▶ _Plain-text document sources_
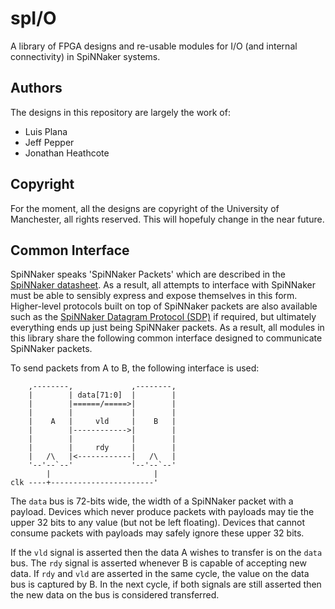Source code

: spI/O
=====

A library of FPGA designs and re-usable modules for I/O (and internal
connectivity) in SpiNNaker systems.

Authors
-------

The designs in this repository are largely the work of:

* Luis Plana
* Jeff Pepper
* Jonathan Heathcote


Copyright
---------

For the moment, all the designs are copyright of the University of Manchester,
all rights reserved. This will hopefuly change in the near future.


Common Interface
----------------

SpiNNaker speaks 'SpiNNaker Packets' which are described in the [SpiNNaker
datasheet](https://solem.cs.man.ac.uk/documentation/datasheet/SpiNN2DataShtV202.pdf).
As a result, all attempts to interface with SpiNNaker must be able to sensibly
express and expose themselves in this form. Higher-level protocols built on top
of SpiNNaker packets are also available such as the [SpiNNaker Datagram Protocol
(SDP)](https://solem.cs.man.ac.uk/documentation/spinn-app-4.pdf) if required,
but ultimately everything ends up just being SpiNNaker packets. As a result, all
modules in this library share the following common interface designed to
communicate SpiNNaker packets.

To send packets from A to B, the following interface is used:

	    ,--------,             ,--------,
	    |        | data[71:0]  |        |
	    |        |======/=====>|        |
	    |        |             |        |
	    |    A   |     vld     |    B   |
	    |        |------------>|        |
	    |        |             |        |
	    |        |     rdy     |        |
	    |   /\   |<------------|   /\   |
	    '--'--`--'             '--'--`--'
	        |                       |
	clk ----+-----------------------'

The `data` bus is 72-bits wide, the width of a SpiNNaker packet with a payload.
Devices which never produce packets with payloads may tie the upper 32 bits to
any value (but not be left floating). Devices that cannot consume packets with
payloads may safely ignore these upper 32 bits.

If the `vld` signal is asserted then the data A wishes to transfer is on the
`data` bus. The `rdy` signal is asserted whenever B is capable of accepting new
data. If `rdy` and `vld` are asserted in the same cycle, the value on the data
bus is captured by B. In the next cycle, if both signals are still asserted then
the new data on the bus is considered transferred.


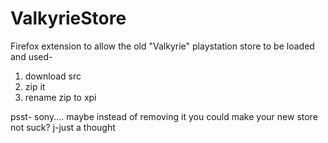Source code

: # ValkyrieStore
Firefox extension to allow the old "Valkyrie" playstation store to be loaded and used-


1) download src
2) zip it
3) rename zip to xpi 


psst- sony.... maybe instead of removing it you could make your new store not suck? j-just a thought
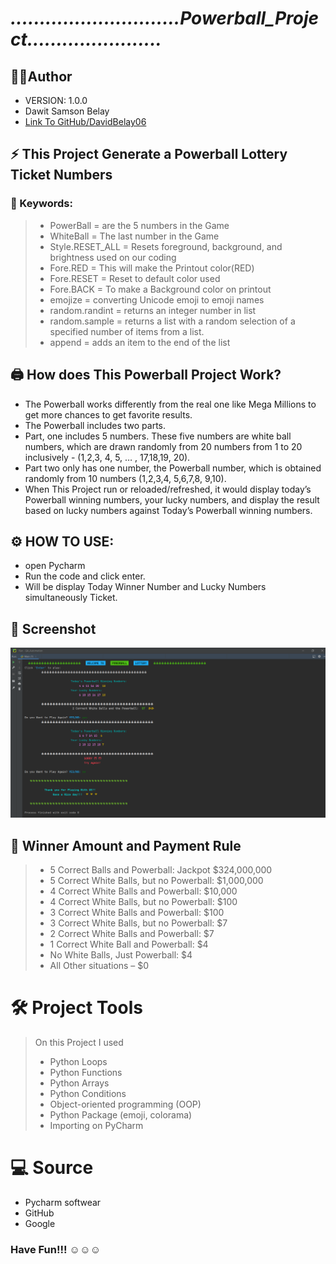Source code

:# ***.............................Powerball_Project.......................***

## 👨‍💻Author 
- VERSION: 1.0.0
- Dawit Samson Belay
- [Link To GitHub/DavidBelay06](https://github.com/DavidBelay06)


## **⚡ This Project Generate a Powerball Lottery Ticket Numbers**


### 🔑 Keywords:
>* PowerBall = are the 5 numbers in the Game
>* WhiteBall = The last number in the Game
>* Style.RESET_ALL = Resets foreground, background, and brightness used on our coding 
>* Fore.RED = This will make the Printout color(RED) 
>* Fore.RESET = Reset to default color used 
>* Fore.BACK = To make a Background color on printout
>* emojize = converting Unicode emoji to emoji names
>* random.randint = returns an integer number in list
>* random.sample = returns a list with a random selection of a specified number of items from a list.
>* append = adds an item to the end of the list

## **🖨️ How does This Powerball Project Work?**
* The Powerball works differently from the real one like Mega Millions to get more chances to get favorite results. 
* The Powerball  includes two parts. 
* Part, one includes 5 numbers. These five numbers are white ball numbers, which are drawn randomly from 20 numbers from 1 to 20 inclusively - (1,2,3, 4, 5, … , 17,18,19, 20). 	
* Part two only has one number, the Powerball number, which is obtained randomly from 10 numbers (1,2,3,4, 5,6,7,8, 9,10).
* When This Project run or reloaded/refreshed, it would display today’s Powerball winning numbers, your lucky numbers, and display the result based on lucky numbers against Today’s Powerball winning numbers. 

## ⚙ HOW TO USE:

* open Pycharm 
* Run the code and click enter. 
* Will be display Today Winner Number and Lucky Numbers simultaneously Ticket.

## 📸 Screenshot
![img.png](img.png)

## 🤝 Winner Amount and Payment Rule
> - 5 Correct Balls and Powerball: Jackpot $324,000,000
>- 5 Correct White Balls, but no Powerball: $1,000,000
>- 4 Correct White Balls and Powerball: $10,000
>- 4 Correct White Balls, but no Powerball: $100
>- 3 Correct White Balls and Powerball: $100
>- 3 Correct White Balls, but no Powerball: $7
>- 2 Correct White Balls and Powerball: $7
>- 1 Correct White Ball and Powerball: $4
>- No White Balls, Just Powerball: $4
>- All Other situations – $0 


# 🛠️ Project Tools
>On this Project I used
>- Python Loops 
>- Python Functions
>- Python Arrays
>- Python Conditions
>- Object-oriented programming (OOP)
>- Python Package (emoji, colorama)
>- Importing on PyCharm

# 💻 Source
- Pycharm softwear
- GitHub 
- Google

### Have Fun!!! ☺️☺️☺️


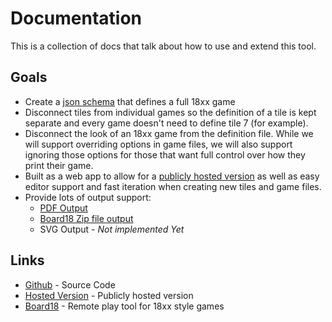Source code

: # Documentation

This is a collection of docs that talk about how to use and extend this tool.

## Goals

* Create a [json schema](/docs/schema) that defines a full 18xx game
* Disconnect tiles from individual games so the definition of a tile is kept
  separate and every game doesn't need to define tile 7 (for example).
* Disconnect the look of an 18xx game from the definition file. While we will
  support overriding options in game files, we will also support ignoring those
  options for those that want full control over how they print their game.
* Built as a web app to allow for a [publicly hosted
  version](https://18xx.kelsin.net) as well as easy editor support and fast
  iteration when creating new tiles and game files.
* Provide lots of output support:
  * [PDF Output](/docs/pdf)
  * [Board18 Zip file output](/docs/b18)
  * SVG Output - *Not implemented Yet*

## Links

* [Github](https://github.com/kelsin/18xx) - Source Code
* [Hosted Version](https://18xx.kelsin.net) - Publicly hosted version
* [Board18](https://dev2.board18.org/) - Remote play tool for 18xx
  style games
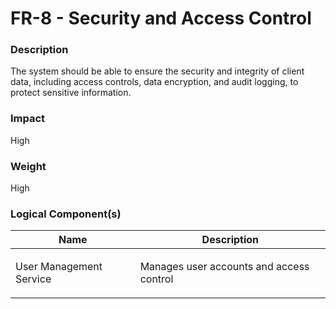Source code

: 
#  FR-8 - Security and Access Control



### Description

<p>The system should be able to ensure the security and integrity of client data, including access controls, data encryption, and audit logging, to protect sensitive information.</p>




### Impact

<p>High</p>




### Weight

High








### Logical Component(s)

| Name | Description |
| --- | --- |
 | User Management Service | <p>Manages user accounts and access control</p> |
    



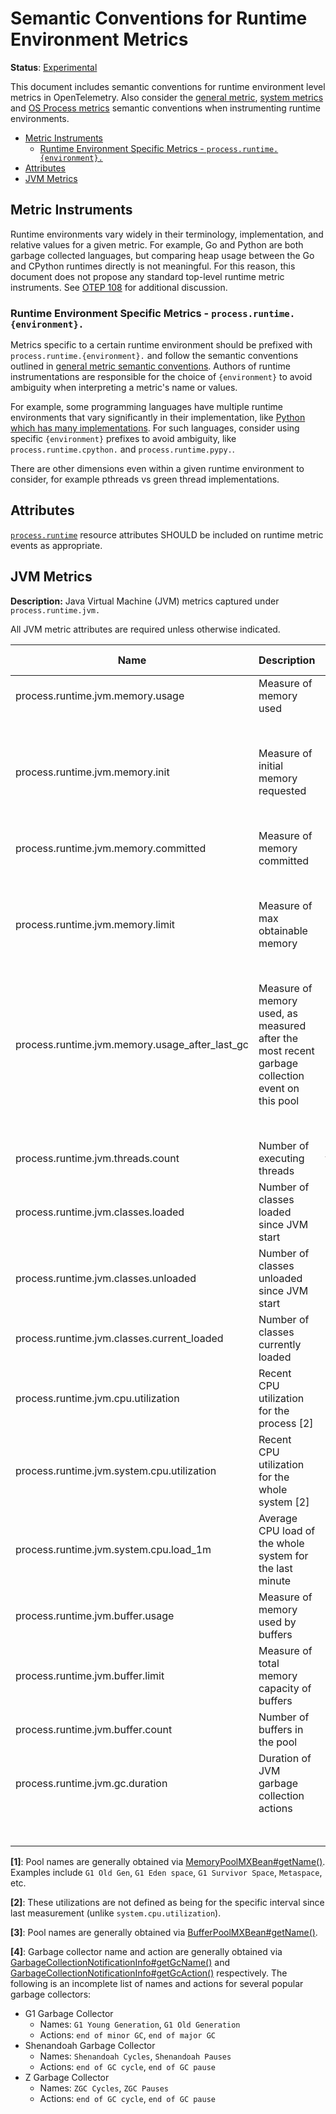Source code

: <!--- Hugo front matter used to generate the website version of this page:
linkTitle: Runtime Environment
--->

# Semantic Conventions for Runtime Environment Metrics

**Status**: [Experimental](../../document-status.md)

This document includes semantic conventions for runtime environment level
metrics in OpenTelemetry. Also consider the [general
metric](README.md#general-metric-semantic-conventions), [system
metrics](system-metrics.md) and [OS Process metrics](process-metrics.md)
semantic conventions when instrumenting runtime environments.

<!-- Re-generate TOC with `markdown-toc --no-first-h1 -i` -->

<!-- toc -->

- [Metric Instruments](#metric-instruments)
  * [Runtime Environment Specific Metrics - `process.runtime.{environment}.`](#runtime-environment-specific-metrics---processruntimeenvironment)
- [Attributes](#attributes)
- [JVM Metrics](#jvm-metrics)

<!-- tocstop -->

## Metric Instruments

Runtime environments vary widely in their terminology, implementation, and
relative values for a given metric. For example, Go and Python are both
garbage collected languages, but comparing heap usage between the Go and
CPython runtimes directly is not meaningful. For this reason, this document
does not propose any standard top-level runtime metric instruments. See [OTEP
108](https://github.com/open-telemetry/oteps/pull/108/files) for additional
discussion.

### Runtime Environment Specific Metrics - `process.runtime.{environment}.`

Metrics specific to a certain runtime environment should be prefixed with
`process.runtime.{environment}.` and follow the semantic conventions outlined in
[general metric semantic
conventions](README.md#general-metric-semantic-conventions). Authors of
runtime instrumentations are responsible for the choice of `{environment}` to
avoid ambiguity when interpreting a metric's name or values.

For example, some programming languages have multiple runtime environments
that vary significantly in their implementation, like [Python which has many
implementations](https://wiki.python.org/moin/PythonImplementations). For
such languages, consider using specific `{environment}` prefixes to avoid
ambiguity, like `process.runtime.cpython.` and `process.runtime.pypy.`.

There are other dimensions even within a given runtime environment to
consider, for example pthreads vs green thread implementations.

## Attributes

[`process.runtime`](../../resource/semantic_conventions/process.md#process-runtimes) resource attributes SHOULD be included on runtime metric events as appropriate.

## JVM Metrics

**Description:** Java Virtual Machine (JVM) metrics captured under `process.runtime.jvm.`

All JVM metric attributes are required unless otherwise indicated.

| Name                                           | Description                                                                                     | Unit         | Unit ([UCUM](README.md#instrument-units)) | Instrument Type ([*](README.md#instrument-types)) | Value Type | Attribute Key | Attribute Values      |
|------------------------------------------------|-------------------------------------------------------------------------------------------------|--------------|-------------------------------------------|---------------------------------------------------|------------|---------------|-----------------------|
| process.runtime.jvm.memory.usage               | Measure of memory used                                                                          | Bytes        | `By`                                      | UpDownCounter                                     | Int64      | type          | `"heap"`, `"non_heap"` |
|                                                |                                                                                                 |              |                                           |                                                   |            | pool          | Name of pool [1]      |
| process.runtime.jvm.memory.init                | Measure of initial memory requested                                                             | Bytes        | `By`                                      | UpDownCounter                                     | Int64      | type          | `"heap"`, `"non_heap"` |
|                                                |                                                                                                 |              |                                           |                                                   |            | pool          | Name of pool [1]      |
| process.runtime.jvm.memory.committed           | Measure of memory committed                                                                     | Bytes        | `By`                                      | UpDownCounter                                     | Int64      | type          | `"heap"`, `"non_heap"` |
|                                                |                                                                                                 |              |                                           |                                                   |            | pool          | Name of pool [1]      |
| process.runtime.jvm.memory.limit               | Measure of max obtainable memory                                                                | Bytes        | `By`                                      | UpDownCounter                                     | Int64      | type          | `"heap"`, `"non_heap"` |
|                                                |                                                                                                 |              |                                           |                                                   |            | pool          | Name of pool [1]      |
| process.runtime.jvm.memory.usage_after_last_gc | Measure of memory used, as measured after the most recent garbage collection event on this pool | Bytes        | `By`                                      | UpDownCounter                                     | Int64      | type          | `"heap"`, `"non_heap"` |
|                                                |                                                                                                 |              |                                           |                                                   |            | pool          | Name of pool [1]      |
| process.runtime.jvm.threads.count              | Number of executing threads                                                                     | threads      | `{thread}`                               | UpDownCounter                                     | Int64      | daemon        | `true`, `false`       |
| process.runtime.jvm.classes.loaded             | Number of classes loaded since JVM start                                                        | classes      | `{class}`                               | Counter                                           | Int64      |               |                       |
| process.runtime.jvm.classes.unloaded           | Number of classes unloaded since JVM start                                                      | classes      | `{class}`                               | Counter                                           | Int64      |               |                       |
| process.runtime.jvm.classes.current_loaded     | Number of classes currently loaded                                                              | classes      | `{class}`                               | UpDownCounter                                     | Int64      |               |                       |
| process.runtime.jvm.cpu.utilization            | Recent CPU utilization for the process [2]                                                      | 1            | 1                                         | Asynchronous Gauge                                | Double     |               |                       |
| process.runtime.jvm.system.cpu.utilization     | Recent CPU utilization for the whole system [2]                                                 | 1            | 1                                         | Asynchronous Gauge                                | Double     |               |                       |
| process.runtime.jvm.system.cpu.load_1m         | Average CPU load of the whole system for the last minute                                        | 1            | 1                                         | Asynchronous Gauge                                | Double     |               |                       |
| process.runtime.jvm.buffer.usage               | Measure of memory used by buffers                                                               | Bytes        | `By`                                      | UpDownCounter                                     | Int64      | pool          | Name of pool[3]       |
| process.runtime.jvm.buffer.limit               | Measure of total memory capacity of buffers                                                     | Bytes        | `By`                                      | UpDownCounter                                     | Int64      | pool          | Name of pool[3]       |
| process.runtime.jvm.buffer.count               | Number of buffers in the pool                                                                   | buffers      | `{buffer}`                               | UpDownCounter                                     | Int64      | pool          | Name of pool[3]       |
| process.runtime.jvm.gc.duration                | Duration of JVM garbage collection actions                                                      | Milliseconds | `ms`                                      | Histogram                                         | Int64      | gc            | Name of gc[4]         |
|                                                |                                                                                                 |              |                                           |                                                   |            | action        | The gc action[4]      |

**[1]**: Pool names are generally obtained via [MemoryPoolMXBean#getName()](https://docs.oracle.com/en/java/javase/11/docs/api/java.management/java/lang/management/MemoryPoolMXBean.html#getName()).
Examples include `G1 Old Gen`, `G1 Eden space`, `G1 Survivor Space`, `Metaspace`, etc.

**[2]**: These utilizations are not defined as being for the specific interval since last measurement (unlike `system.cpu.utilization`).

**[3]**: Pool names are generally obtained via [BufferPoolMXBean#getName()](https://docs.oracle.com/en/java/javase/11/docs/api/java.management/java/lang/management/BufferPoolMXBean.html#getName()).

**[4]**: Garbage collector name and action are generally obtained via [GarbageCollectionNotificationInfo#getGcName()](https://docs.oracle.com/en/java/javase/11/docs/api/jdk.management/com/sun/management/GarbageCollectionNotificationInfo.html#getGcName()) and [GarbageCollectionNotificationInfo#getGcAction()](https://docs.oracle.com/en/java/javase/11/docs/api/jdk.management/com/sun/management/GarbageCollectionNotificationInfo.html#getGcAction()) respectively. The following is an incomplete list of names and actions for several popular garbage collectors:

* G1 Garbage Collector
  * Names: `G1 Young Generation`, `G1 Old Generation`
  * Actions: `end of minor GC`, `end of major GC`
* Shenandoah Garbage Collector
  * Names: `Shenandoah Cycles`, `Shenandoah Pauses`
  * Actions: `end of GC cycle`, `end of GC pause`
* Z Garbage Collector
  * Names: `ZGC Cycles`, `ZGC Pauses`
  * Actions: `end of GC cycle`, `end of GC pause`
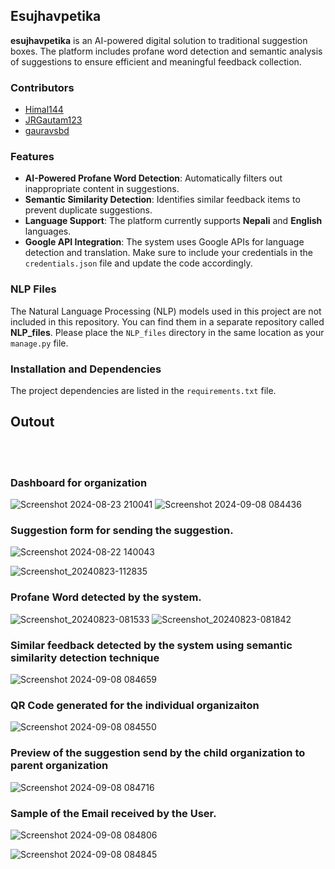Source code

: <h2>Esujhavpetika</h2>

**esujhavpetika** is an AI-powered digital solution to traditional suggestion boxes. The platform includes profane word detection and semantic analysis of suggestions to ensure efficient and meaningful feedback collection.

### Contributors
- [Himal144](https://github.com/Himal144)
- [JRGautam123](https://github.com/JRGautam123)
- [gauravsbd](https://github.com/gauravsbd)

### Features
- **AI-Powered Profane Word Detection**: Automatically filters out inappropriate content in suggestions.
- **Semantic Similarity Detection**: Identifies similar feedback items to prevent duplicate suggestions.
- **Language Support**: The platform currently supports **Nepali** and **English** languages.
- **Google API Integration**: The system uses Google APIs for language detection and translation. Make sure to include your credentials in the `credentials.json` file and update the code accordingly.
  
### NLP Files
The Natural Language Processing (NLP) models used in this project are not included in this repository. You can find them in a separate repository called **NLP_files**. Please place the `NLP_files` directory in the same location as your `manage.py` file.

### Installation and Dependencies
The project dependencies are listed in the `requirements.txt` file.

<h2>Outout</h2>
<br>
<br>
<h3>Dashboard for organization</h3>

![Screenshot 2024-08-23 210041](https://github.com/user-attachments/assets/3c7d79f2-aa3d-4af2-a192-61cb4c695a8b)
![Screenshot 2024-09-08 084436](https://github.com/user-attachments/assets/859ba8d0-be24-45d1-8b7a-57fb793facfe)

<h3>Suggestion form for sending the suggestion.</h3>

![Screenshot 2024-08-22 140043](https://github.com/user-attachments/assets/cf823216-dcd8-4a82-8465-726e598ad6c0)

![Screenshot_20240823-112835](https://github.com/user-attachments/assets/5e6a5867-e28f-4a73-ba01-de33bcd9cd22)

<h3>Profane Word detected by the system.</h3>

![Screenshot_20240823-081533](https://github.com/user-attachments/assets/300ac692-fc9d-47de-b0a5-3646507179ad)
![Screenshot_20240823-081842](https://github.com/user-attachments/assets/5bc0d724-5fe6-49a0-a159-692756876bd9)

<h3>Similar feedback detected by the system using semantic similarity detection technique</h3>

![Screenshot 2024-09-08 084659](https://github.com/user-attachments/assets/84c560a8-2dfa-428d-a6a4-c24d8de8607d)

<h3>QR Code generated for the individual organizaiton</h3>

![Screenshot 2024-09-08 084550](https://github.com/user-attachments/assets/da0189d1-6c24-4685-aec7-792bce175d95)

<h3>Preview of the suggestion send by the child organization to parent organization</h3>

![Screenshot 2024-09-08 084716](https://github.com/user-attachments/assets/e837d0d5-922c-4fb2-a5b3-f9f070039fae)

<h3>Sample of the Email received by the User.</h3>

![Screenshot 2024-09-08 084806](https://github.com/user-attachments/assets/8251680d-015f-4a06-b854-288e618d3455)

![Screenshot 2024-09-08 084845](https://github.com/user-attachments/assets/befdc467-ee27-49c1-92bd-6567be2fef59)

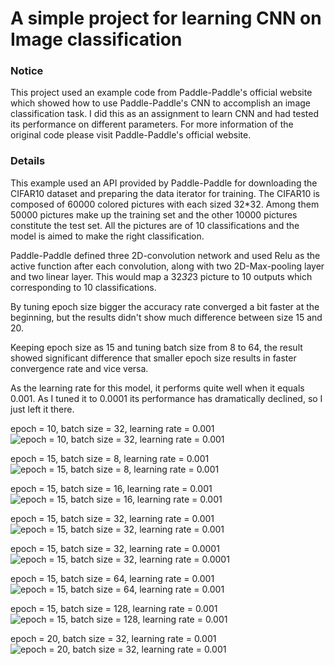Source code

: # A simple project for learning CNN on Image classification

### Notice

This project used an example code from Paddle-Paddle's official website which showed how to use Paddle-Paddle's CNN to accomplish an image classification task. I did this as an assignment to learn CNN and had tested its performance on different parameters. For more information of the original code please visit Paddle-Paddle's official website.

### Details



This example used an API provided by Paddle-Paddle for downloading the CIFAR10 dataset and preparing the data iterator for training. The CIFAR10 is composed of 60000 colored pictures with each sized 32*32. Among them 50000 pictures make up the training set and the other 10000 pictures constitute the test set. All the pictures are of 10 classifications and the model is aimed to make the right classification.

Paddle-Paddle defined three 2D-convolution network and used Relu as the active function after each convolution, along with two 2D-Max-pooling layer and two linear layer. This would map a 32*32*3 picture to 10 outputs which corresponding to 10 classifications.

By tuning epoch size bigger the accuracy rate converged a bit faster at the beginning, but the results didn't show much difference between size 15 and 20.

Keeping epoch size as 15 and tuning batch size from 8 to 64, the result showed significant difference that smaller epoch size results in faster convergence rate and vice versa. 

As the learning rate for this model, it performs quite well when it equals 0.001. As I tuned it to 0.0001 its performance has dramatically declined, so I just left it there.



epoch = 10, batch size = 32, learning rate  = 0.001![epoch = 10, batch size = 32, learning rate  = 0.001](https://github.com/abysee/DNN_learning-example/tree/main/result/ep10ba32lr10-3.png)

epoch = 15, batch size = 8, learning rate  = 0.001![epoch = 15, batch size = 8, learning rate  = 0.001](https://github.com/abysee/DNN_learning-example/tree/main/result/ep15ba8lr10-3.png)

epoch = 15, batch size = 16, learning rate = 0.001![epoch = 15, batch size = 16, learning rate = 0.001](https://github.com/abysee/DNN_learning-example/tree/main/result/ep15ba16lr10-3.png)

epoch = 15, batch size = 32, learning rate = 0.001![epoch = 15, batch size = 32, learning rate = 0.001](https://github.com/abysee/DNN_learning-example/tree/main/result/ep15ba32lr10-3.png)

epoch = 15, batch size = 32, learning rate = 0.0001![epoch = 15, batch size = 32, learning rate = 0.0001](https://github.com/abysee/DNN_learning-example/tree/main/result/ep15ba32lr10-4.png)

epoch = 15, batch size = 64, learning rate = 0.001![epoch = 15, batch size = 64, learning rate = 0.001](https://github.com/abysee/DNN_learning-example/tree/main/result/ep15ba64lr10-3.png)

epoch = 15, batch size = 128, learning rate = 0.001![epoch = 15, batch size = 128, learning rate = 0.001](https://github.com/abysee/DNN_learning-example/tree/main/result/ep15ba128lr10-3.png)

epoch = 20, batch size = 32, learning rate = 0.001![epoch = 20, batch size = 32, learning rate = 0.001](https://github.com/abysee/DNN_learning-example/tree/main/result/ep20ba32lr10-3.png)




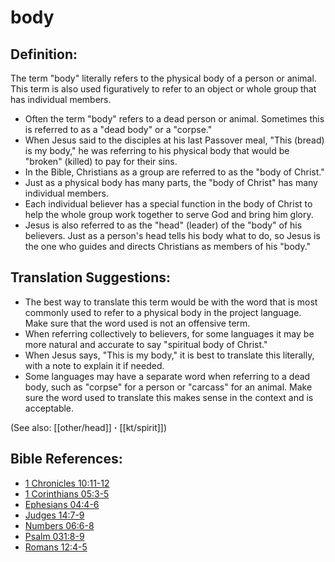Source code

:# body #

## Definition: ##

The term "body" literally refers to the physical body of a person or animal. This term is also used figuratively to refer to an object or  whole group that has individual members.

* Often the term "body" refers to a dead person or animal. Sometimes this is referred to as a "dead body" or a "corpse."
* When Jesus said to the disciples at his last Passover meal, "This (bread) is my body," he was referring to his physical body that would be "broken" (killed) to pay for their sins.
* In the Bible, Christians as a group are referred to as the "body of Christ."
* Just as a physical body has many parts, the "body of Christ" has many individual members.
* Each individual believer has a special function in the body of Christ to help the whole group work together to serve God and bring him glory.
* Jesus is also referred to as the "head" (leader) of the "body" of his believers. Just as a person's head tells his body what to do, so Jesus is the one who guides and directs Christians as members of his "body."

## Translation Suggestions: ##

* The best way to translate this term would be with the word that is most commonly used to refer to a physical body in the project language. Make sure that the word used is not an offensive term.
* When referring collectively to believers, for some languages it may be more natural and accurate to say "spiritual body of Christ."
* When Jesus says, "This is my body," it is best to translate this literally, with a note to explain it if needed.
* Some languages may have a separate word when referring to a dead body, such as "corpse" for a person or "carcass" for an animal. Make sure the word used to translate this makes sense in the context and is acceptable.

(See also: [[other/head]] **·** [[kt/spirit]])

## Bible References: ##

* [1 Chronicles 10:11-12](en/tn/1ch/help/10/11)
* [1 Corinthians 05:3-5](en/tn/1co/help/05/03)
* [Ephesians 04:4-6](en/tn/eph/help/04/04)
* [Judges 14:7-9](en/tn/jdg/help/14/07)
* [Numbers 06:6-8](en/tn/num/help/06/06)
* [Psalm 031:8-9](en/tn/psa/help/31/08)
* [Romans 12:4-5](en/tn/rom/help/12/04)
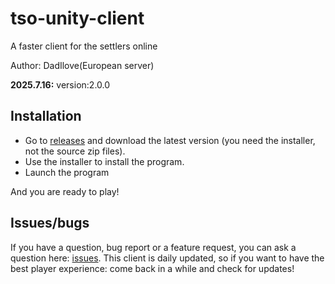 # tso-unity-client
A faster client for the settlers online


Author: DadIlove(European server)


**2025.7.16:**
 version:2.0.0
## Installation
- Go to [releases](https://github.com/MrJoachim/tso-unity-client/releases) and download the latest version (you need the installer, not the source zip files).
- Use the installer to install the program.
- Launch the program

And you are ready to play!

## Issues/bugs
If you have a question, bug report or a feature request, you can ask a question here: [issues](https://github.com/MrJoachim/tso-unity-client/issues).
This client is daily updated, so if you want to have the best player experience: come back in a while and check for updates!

▶ _WHAT YOU NEED TO DO_
Using the entries above, restate word for word every line from the one that contains "And you are ready to play!" through the last.

▶ _RESPONSE AREA_
And you are ready to play!

## Issues/bugs
If you have a question, bug report or a feature request, you can ask a question here: [issues](https://github.com/MrJoachim/tso-unity-client/issues).
This client is daily updated, so if you want to have the best player experience: come back in a while and check for updates!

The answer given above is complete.